Dalam video itu, mahasiswi tersebut terlihat sangat terpukul mengetahui motornya hilang, sementara seorang perempuan lain berusaha menenangkannya. “Kehilangan motor terjadi di perpustakaan Provinsi Lampung, kunci dan kartu parkir masih dipegang, tapi motor sudah tidak ada. Meski keluar masuk menggunakan kartu parkir, motor tetap bisa hilang dan belum ada solusinya,” tulis pengunggah.

Hingga Kamis (31/10/2024), video tersebut telah ditonton sebanyak 1,6 juta kali. Korban yang kehilangan motor bernama Sintia Gustiana Putri (20), seorang mahasiswi Poltekkes Kemenkes Tanjungkarang, Lampung, yang sedang menyusun skripsi. Motornya adalah Honda Beat berwarna biru dengan nomor polisi BE 2338 WL.

Sintia menjelaskan bahwa peristiwa kehilangan motor terjadi saat ia mencari bahan skripsi di Perpustakaan dan Kearsipan Provinsi Lampung pada Senin (29/10/2024). Ia datang bersama teman-temannya sekitar pukul 11.00 WIB dan menerima kartu parkir berwarna biru dengan nomor 54 sebagai tanda masuk.

“Saya diberi kartu parkir itu oleh Pol PP,” kata Sintia pada Rabu (30/10/2024). Ia menambahkan bahwa setiap pengunjung harus memiliki kartu tersebut untuk masuk dan menyerahkannya saat keluar.

Sintia sudah beberapa kali mengunjungi perpustakaan itu untuk mencari bahan skripsi dan telah mengunci stang motornya. Namun, saat ia ingin pulang sekitar jam 16.00 WIB, motornya sudah tidak ada.

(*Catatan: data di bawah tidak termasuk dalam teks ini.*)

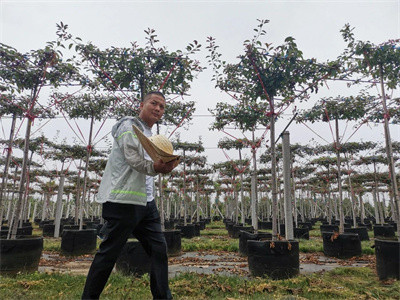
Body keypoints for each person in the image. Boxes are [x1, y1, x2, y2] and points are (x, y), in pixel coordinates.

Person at [82, 91, 176, 300]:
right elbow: (133, 158)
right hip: (123, 202)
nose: (158, 109)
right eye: (154, 103)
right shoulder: (128, 126)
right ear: (141, 105)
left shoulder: (150, 135)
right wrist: (156, 167)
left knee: (159, 250)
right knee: (109, 253)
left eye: (162, 106)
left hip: (146, 203)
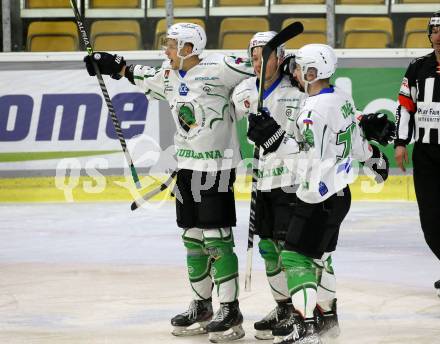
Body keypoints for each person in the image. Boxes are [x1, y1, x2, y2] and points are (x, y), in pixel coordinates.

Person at [83, 22, 254, 342]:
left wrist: (248, 96)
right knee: (192, 238)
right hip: (185, 169)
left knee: (216, 238)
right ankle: (202, 306)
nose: (166, 50)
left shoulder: (221, 68)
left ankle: (230, 309)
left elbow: (259, 69)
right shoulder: (168, 75)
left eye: (172, 45)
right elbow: (138, 73)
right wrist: (109, 65)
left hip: (217, 169)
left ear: (190, 48)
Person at [247, 43, 390, 344]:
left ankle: (306, 326)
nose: (294, 72)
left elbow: (308, 164)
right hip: (340, 194)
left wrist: (274, 140)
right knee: (321, 258)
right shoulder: (341, 97)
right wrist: (372, 158)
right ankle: (328, 322)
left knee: (295, 258)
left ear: (312, 73)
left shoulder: (312, 110)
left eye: (299, 68)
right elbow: (356, 141)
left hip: (318, 196)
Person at [231, 31, 305, 340]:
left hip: (290, 180)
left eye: (263, 54)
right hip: (262, 179)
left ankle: (303, 312)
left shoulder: (297, 92)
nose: (256, 59)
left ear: (279, 58)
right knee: (267, 247)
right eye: (253, 53)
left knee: (290, 249)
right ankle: (283, 306)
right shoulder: (244, 90)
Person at [394, 11, 440, 297]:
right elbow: (404, 106)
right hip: (425, 154)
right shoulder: (417, 67)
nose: (439, 35)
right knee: (431, 218)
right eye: (434, 30)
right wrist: (401, 142)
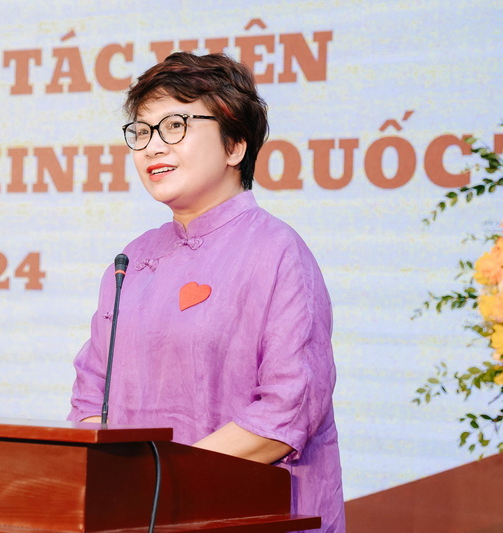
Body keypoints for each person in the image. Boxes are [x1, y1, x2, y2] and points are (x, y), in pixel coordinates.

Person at [68, 52, 344, 532]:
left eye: (175, 126)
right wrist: (121, 487)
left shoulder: (277, 252)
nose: (152, 147)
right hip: (139, 515)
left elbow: (287, 409)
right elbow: (92, 396)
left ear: (234, 145)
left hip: (248, 516)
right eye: (142, 131)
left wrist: (164, 481)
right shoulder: (131, 261)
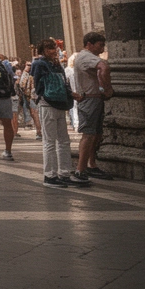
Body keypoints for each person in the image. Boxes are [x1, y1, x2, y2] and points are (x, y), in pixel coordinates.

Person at [30, 38, 88, 188]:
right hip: (47, 104)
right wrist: (42, 97)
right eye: (49, 48)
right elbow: (36, 84)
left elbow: (64, 83)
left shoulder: (57, 64)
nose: (53, 51)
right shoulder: (39, 63)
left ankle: (64, 173)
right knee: (50, 141)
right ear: (42, 51)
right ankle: (50, 175)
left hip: (59, 103)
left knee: (63, 140)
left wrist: (71, 94)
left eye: (54, 48)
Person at [71, 31, 113, 182]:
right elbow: (104, 67)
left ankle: (91, 165)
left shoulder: (84, 57)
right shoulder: (86, 57)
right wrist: (107, 88)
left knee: (95, 134)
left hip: (93, 99)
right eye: (100, 45)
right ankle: (80, 170)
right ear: (89, 44)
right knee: (88, 134)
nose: (102, 49)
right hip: (90, 100)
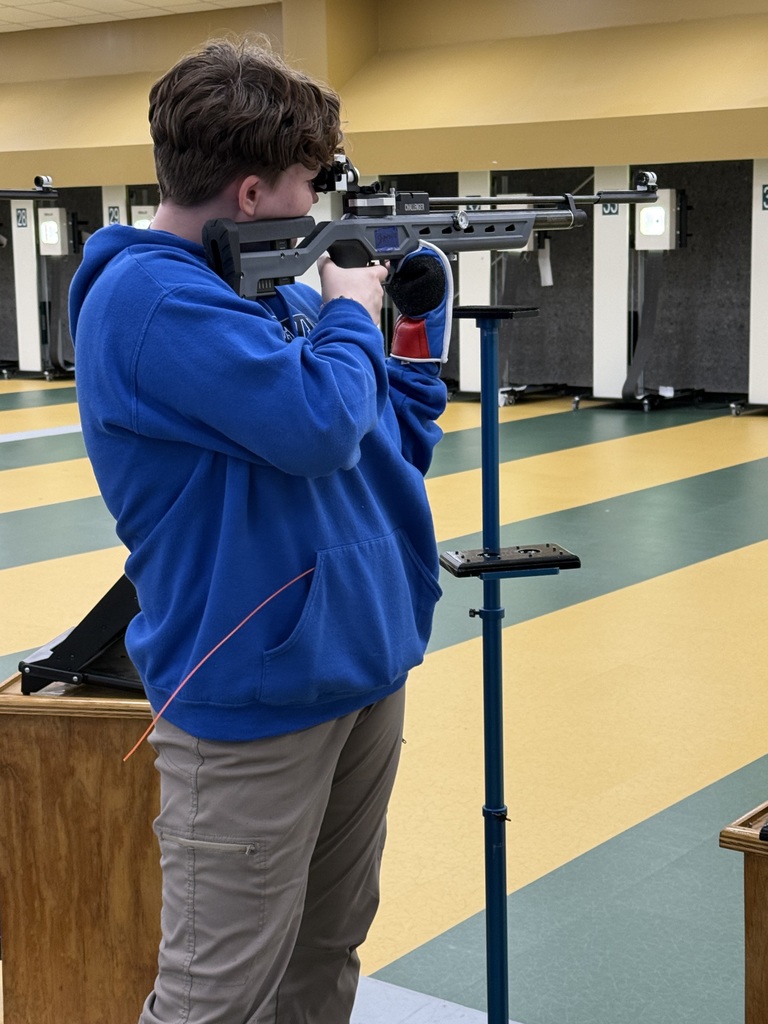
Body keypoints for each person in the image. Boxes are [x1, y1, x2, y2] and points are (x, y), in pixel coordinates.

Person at [70, 35, 452, 1024]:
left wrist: (411, 336)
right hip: (253, 699)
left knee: (323, 963)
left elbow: (385, 450)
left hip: (359, 666)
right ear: (249, 196)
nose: (315, 210)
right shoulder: (147, 304)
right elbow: (317, 424)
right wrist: (355, 312)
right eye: (303, 186)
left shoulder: (277, 289)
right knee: (214, 1001)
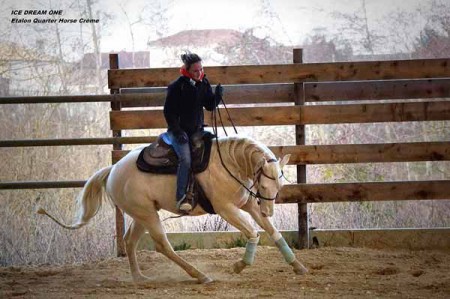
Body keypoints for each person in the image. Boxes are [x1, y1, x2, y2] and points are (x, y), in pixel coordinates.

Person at [163, 53, 223, 212]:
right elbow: (168, 112)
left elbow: (209, 105)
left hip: (197, 131)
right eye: (196, 71)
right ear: (187, 71)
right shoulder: (177, 87)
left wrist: (217, 97)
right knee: (186, 159)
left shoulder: (203, 83)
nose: (199, 73)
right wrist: (177, 131)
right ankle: (181, 197)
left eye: (201, 69)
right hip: (178, 133)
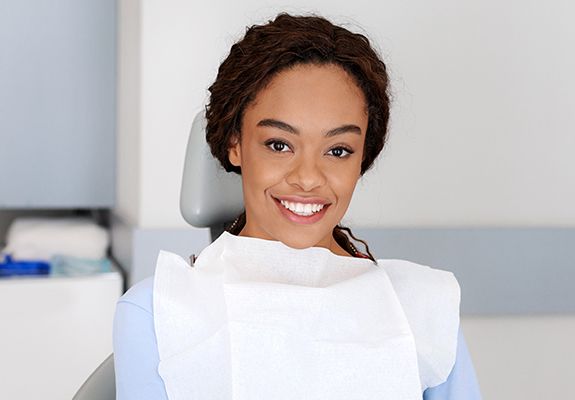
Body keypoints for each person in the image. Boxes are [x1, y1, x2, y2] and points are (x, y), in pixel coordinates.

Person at [114, 13, 482, 399]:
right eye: (279, 145)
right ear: (234, 144)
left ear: (362, 159)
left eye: (338, 150)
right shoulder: (159, 313)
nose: (308, 177)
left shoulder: (424, 310)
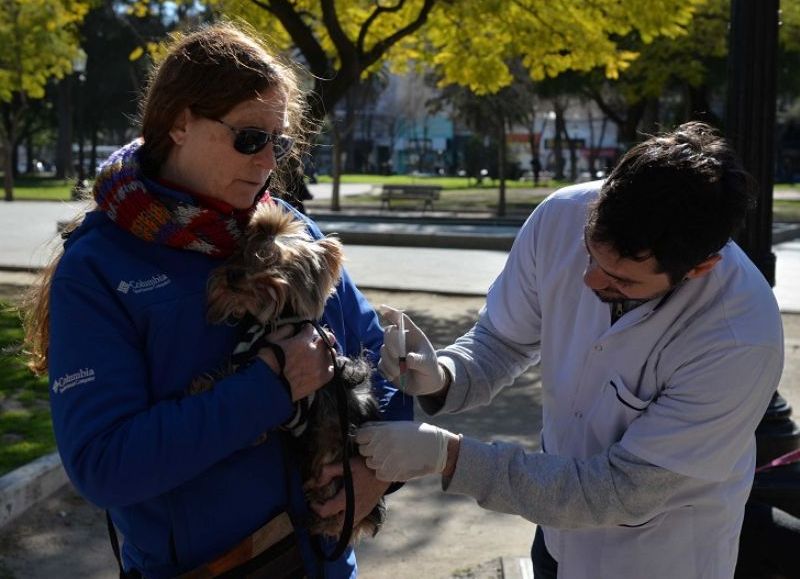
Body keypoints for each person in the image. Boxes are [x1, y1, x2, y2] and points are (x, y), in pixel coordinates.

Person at [23, 22, 410, 579]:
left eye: (278, 143)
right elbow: (102, 464)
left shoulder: (286, 227)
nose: (267, 163)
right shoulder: (100, 265)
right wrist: (273, 385)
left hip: (323, 563)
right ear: (180, 123)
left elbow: (380, 359)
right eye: (250, 138)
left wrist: (377, 474)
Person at [357, 122, 785, 579]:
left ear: (700, 267)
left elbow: (619, 491)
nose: (590, 281)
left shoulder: (739, 338)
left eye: (622, 281)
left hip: (659, 555)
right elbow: (503, 338)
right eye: (589, 252)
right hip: (556, 540)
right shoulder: (561, 217)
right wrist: (445, 373)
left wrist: (449, 458)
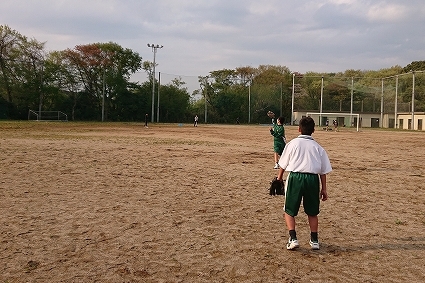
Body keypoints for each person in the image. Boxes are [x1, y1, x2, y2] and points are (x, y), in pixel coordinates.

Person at [276, 116, 332, 250]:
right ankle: (314, 240)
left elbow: (283, 164)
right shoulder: (318, 147)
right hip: (312, 180)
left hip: (295, 177)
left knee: (289, 210)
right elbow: (323, 171)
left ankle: (293, 238)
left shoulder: (292, 144)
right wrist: (324, 189)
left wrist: (279, 178)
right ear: (313, 130)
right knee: (312, 212)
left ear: (299, 129)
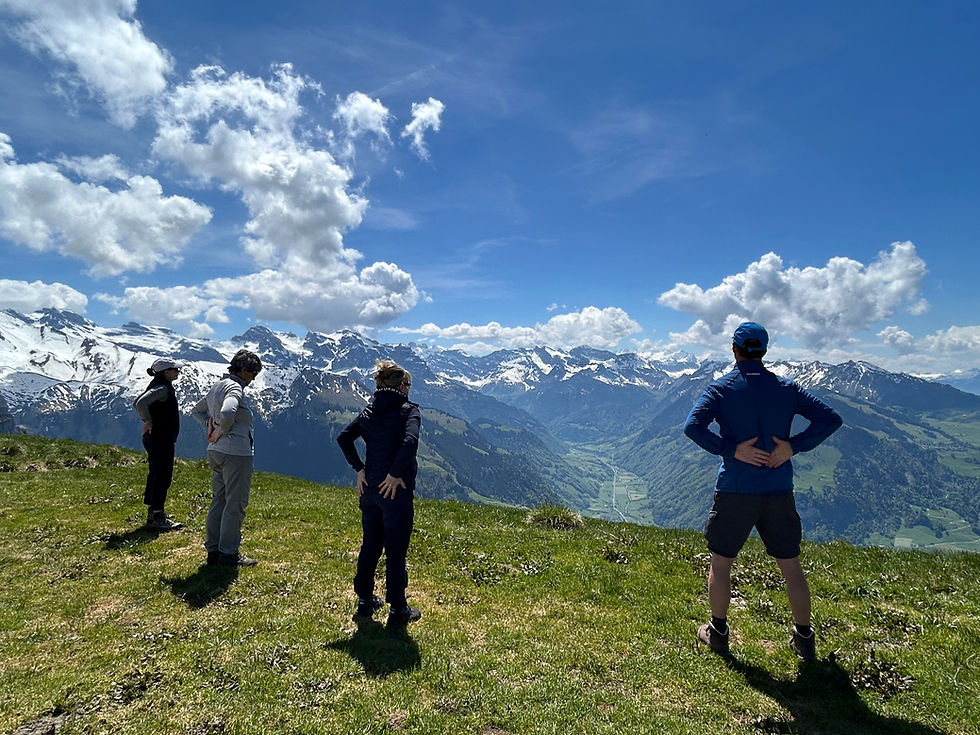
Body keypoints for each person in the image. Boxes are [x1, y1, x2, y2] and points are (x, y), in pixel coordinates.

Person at [684, 322, 842, 661]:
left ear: (734, 349)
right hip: (778, 487)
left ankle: (718, 632)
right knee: (791, 566)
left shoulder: (720, 390)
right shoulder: (787, 389)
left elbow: (692, 427)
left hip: (735, 489)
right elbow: (830, 419)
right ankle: (803, 638)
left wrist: (731, 449)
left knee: (721, 564)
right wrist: (794, 447)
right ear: (765, 351)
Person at [337, 359, 422, 626]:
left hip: (370, 490)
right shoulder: (409, 412)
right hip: (395, 493)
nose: (410, 389)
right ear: (402, 386)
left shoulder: (368, 411)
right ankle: (398, 609)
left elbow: (344, 438)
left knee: (370, 545)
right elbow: (410, 442)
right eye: (408, 384)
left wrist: (359, 469)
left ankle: (364, 599)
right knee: (396, 551)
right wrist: (395, 474)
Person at [192, 349, 263, 567]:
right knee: (236, 503)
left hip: (216, 452)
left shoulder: (217, 386)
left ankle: (213, 549)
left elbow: (197, 411)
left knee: (219, 500)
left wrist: (210, 427)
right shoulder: (234, 387)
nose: (254, 378)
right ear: (242, 369)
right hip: (236, 453)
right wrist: (221, 429)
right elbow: (229, 411)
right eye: (253, 373)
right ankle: (229, 553)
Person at [133, 357, 184, 531]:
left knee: (156, 473)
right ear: (166, 372)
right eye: (175, 369)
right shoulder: (162, 388)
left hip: (157, 437)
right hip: (160, 437)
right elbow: (139, 403)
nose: (178, 372)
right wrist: (148, 420)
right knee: (163, 475)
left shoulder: (160, 385)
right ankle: (157, 516)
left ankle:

Setelah mengetahui motornya hilang, Sintia meminta pertanggungjawaban dari pihak perpustakaan. “Saya minta tanggung jawab, tapi mereka bilang tidak tahu apa-apa karena parkir gratis,” ungkapnya. Meski begitu, ada beberapa pengunjung yang diminta membayar parkir sebesar Rp 3.000.

Pihak perpustakaan bersedia memberikan rekaman CCTV untuk membantu menemukan pelaku, tetapi rekaman itu belum diterima Sintia dengan alasan menunggu pihak kepolisian. “Katanya mau membantu dengan CCTV, tapi sampai sekarang belum diberikan,” ujar Sintia.

Sintia dan teman-temannya menunggu kedatangan polisi, tetapi tidak ada yang datang. “Mengapa pihak perpustakaan lepas tangan? Sudah sering terjadi kehilangan motor di sini, tapi tidak ada evaluasi,” katanya kesal.

Akhirnya, Sintia melaporkan kehilangan motornya ke kantor polisi dengan nomor laporan LP/B/771/X/2024/SPKT/POLSEK KEDATON/POLRESTA BANDAR LAMPUNG/POLDA LAMPUNG, tertanggal 29 Oktober 2024.

Pihak Pol PP dan perpustakaan telah memasang imbauan, tetapi sudah rusak dan tertutup. Setelah kejadian kehilangan, banner tersebut diperbaiki dan portal belakang ditutup oleh pihak perpustakaan.

Menanggapi hal itu Kapolsek Kedaton, AKP Budi Harto, membenarkan bahwa pihaknya telah menerima laporan kehilangan motor dari korban. “Benar, tim opsnal masih melakukan penyelidikan terkait kehilangan motor tersebut,” katanya. Polisi saat ini tengah menyelidiki kasus ini secara mendalam.